Merck & Co. is currently the only pharmaceutical company to have an advanced program. Its candidates use both naked DNA and a modified adenovirus vector (adenovirus causes colds). These are being tested both separately and combined in a "prime-boost" -- first DNA, then the vector. The University of California at Davis has just launched a Phase I safety study in HIV-negative volunteers, but it is also being studied as a therapeutic vaccine in HIVers on HAART (call 916.734.8637).
Another prime-boost approach, in clinical trials in Britain and Kenya, uses naked DNA followed by a different vector, modified vaccinia virus Ankara strain (MVA). In an upcoming trial sponsored by the International AIDS Vaccine Initiative (IAVI), people who got DNA alone will be boosted with MVA (click on www.iavi.org). If immune responses look good in Phase I and II, Phase III efficacy trials will start as soon as possible -- 2004 is the best estimate.
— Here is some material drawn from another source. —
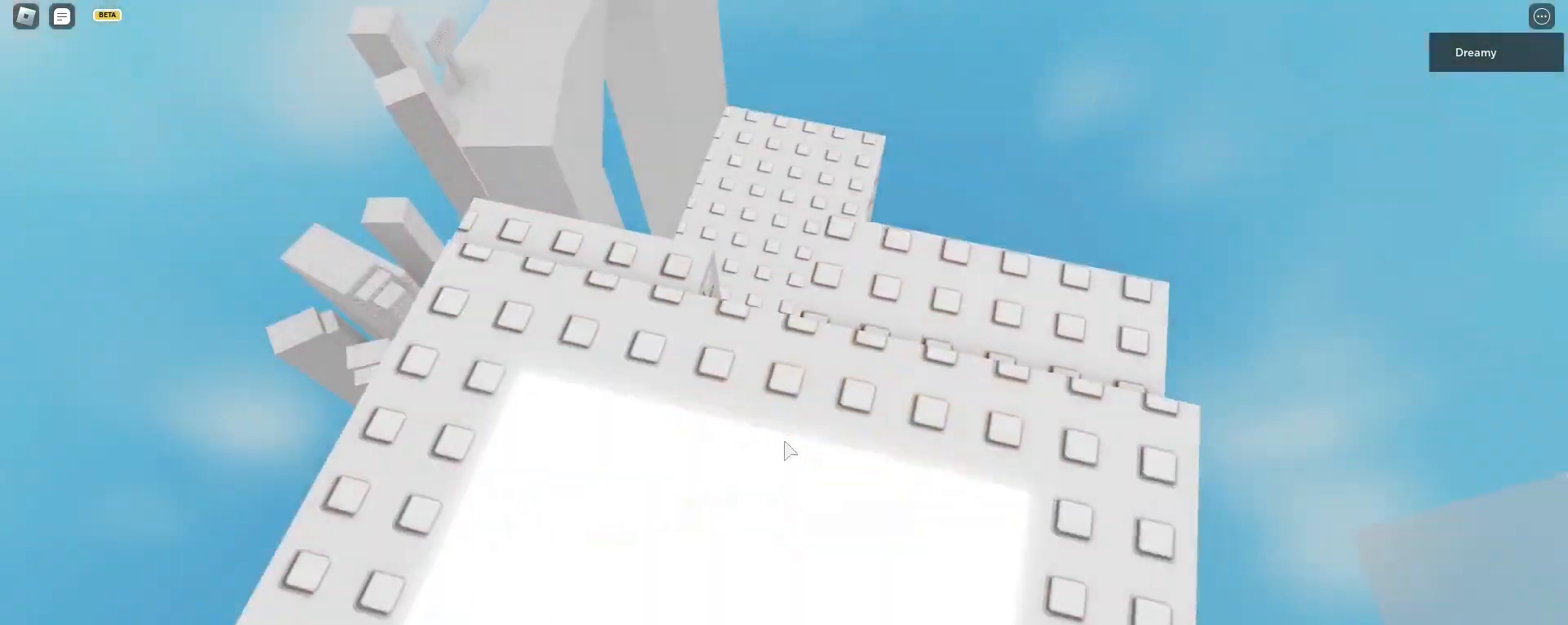
{"keys": [], "mouse": [], "events": [[17, "a", "up"], [417, "mouse_right", "up"]]}
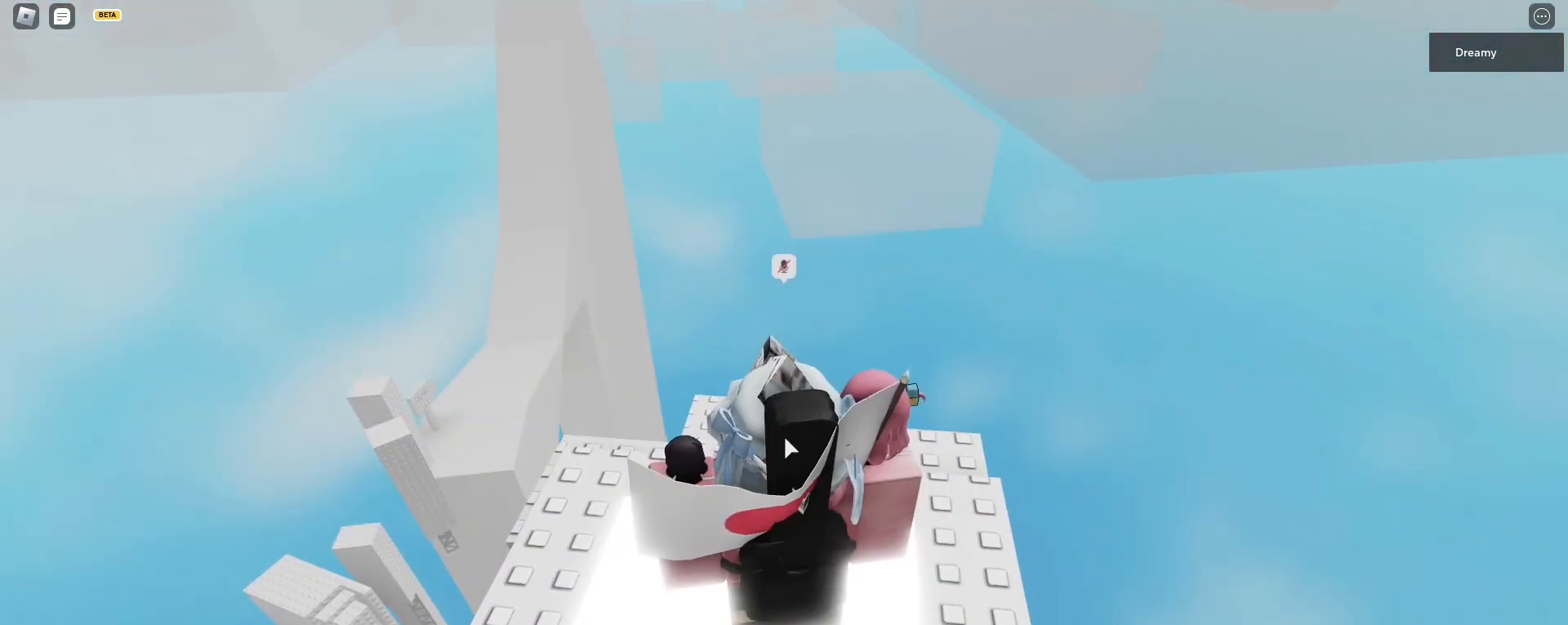
{"keys": [], "mouse": [], "events": []}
The new Vaccine Research Center (VRC) at the National Institutes of Health announced in October its first clinical trial (call 866.833.5433). The vaccine uses naked DNA to make mimics of two HIV proteins, Gag and Pol. These have been modified in an attempt to strengthen the immune response, and the trial will test various doses to see whether these modifications work.
Tests in people are also expected soon for another DNA/MVA prime-booster developed at Emory University in Atlanta. Trials will be through the NIH's HIV Clinical Trials Network (HVTN). (Click on www.hvtn.org.)
An effort by researchers at Harvard has produced a DNA vaccine with a dab of IL-2 (to boost T-cell responses) attached, due for human studies at both VRC and HVTN.
Also on HVTN's list is GlaxoSmithKline's experimental vaccine, which bucks the DNA/ vector trend by using whole proteins (more expensive to produce). In addition to trials in HIV-negative folks, Glaxo has therapeutic studies planned for next year.
Finally, at the experimental stage are a multitude of souped-up DNA vaccines and new vectors, including attenuated flu viruses, salmonella bacteria and -- no kidding! -- brewer's yeast. Let's hope we're closer to a vaccine pipeline that we can raise a glass to.